Determine the number of lines in the listing that contain "elbow". Write only that number.

--- Record set ---

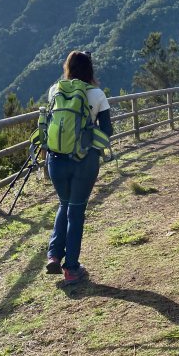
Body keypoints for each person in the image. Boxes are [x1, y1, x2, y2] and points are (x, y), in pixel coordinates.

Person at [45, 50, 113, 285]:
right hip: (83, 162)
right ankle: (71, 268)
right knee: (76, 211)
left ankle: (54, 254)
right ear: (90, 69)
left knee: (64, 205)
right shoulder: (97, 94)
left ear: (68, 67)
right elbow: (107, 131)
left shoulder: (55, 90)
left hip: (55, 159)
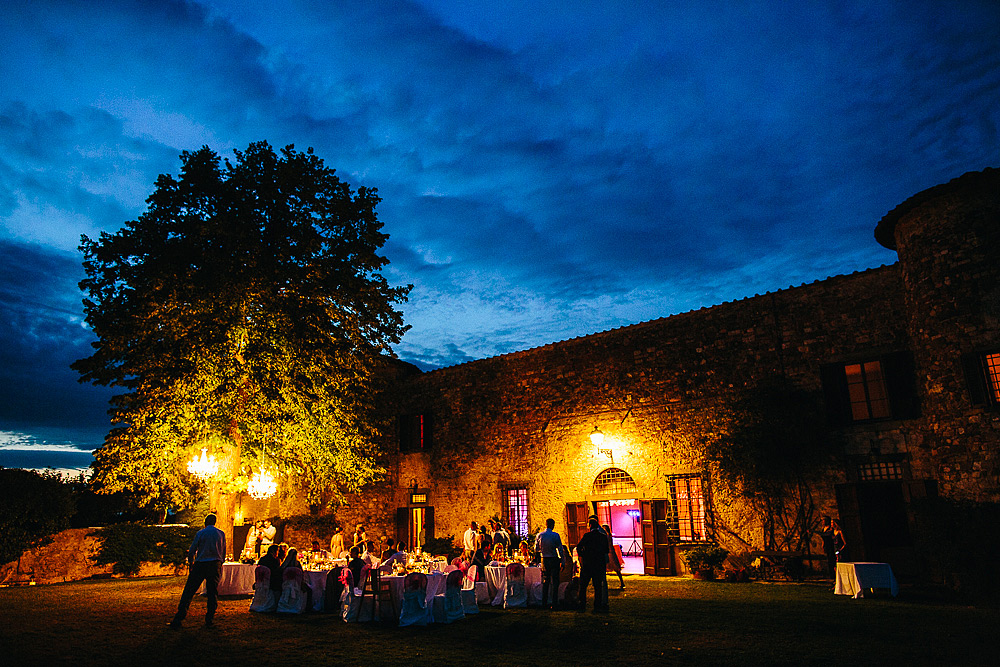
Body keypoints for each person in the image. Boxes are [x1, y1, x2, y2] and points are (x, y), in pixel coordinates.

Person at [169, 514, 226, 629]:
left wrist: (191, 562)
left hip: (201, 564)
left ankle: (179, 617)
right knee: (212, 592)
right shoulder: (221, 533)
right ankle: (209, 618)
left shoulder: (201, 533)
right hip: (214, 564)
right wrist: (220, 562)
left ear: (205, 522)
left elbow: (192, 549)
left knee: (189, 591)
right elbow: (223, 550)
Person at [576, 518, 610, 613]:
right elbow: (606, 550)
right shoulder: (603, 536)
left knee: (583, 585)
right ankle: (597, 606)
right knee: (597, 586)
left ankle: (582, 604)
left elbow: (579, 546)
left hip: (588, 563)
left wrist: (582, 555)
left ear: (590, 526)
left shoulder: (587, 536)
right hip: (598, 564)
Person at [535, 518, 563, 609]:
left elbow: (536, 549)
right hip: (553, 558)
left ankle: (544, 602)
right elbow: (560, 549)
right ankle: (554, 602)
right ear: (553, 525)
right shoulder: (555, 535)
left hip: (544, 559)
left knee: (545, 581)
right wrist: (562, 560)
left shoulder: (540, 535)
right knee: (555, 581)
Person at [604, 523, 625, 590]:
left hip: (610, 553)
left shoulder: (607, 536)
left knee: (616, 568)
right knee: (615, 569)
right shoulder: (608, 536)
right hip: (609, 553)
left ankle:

---

**Exercise solution:** 7